Que hay que cortar las cadenas que nos atan al imperio. Que hay que fomentar la industria para crear puestos de trabajo. Que hay que gobernar para las mayorías populares y desarrollar un verdadero sentido de país. Que a ningún vecino le debe faltar trabajo ni escuela ni hospital ni vivienda. Y que, para lograr todas estas cosas y muchas otras que necesita la gente, ya no se puede negociar . Que el único camino es desconocer la autoridad del Virrey, agente del imperio en estas tierras, anular toda injerencia extranjera y desarrollar una profunda revolución.

En los ventanales del frente, el cielo claro comienza a parecerse al río. Desde las remotas profundidades del horizonte vuelve la luz sobre Buenos Aires. Los moradores de la galería, abajo, abandonan sus improvisados lechos. Doblan alguna frazada o abrigo y conversan en una rueda que crece:

Que cuántos se han quedado anoche, que otra vez somos cincuenta, que a los chicos no se los lleva nadie... y la rueda crece...Pronto bajará Angélica con los proyectos que aún discute con los señores del primer piso, entre los muros insurrectos del Cabildo de la ciudad de Buenos Aires.

UN EPISODIO DE LA GESTA EMANCIPADORA


S

ucedió en la Venezuela del siglo XXI, aunque parezca un episodio de la remota gesta emancipadora.

Los empleados y gerentes del imperio habían tomado prisionero al presidente Chávez.

Rodríguez, apenas un poco más que un soldadito, hacía la guardia, junto a la puerta de la oficina-calabozo.
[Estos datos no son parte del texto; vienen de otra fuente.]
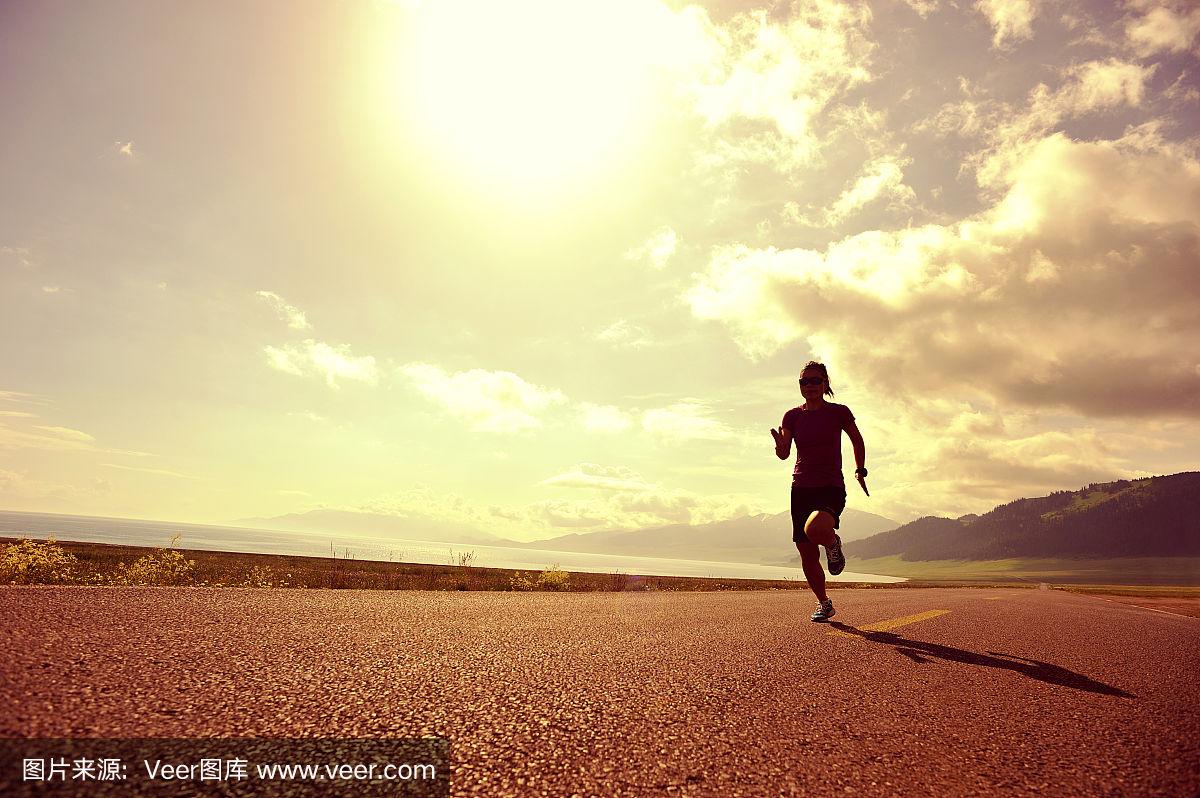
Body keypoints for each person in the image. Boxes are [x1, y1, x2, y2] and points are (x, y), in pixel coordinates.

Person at [770, 361, 868, 622]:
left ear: (825, 383)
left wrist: (860, 470)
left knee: (815, 530)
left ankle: (833, 543)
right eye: (804, 382)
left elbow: (857, 439)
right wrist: (780, 447)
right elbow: (784, 454)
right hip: (800, 488)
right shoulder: (792, 415)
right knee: (806, 551)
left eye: (815, 381)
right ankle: (824, 603)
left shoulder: (839, 412)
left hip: (830, 486)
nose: (810, 386)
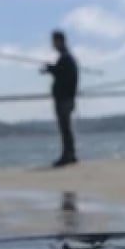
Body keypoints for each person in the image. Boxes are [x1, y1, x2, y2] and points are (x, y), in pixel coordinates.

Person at [42, 30, 79, 166]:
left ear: (60, 41)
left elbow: (62, 74)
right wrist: (51, 68)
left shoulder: (66, 58)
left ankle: (67, 155)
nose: (53, 45)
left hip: (64, 99)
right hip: (67, 98)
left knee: (65, 128)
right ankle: (71, 154)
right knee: (66, 127)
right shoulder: (66, 58)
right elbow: (61, 72)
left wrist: (50, 69)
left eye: (54, 42)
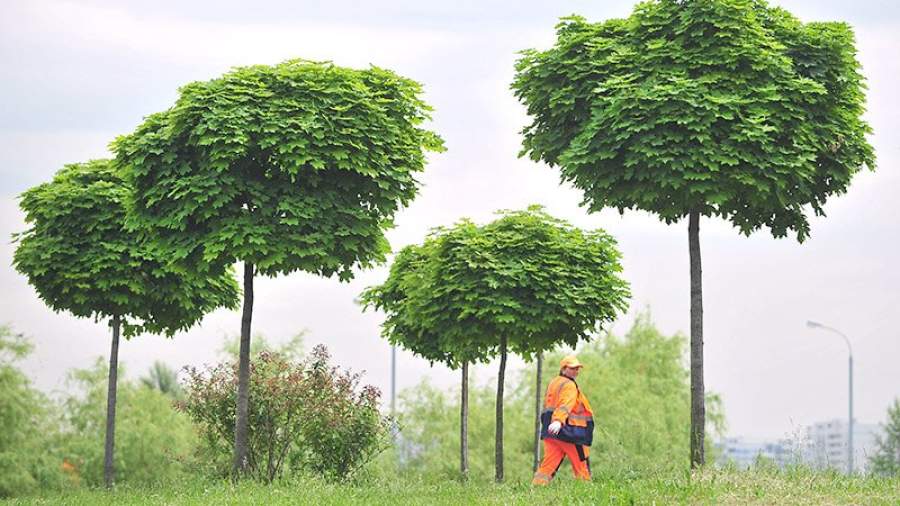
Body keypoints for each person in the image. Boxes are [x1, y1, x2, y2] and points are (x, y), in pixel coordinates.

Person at [532, 355, 594, 485]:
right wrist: (558, 421)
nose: (576, 371)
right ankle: (587, 491)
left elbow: (550, 405)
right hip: (570, 432)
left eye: (577, 368)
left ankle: (536, 488)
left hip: (551, 432)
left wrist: (553, 423)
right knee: (581, 465)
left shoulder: (554, 382)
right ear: (563, 369)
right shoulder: (569, 385)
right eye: (572, 368)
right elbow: (566, 404)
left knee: (547, 466)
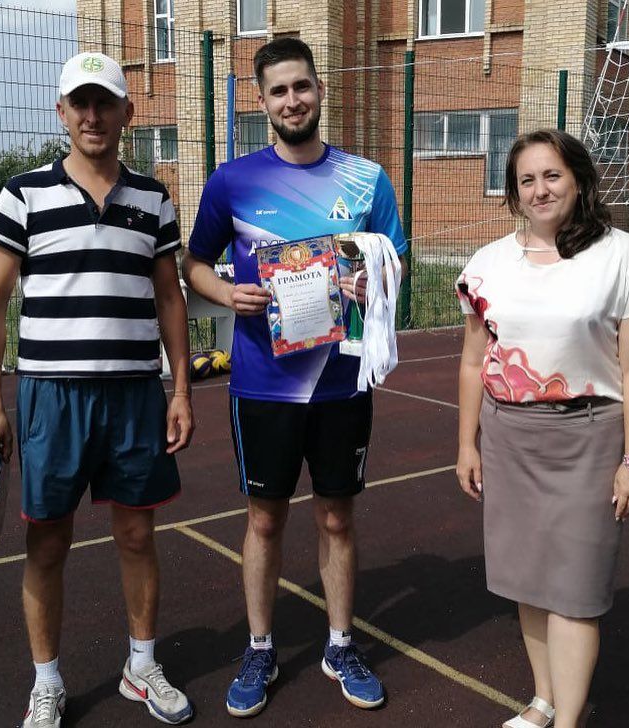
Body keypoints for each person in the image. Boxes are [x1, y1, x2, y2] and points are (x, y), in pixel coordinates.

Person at [182, 37, 407, 718]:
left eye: (301, 87)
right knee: (264, 518)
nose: (291, 100)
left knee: (337, 516)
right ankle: (259, 646)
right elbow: (192, 264)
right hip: (262, 384)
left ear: (319, 89)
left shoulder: (367, 179)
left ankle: (340, 643)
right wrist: (226, 296)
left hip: (341, 383)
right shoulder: (231, 181)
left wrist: (372, 282)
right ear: (261, 101)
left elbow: (398, 262)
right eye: (278, 91)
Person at [0, 52, 194, 728]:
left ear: (128, 113)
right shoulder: (23, 193)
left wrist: (180, 389)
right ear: (61, 111)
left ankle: (142, 665)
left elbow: (169, 299)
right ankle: (46, 682)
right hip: (52, 398)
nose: (93, 115)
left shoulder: (153, 198)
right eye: (81, 103)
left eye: (106, 103)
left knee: (137, 535)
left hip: (133, 397)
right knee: (47, 545)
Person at [455, 129, 629, 728]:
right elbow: (473, 361)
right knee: (529, 577)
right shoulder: (490, 262)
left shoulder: (620, 254)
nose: (540, 189)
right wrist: (466, 443)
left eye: (552, 175)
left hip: (590, 438)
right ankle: (545, 700)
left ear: (577, 179)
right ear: (513, 192)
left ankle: (569, 720)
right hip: (508, 436)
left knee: (574, 588)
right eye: (526, 179)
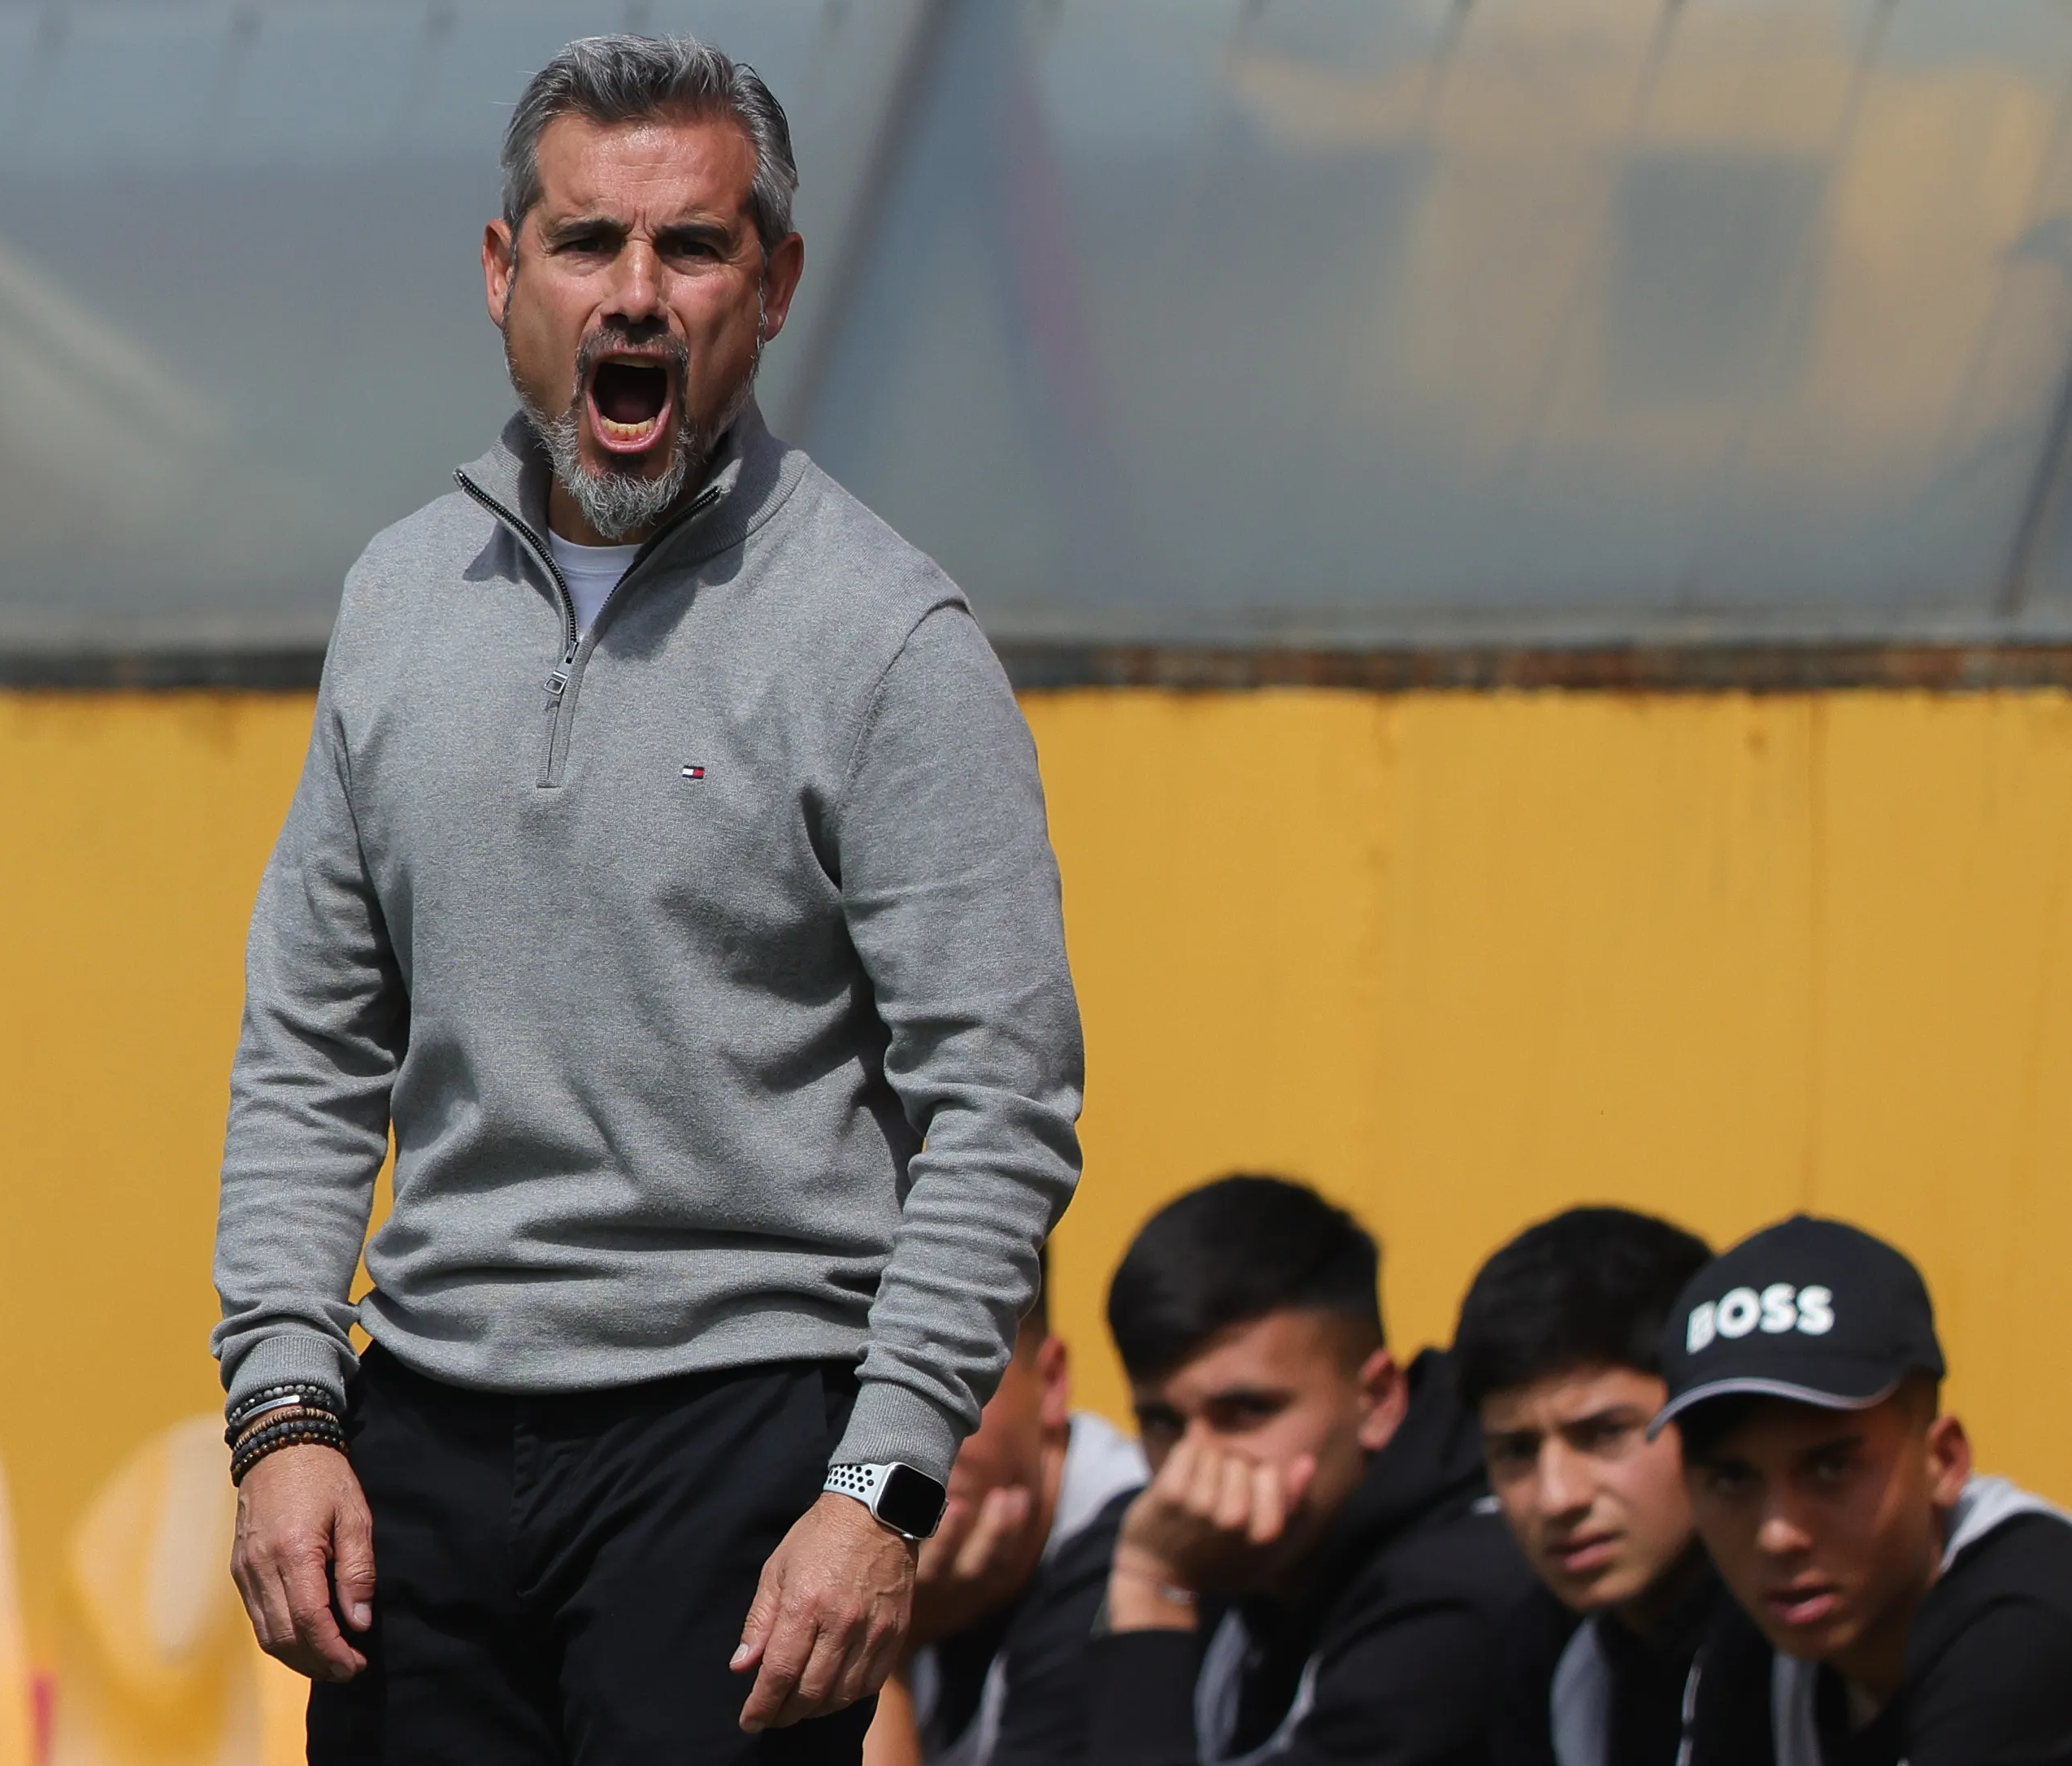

Cuando pudo asomarse, en voz muy baja, preguntó por la renuncia del mandatario que, a esa hora, la prensa traidora, anunciaba a los cuatro rumbos del planeta.

“No he renunciado ni voy a renunciar...”, le dijo Chávez.

“Entonces, permítame que me cuadre, señor, porque usted sigue siendo mi presidente...”

Rodríguez, apenas un poco más que un soldadito, le pidió que le escribiera un papel y lo dejara en el cesto de la oficina, de donde él lo recogería más tarde.

Cuando el pueblo de Venezuela recuperaba, en las calles, su intento de democracia, llevaba en las manos, infinidad de esos papelitos que decían:

“Yo, Hugo Chávez, presidente legítimo de la República Bolivariana de Venezuela, no he renunciado ni renunciaré...”

Quizá muchos de aquellos venezolanos que sueñan con un país diferente, nunca sepan que sus fotocopias estrujadas por una rara mezcla de bronca y emociones, evitaron otra mancha a la traicionada historia de Latinoamérica y, mucho menos, que gracias al lealtad de Rodríguez, apenas un poco más que un soldadito, salvaron la vida del presidente.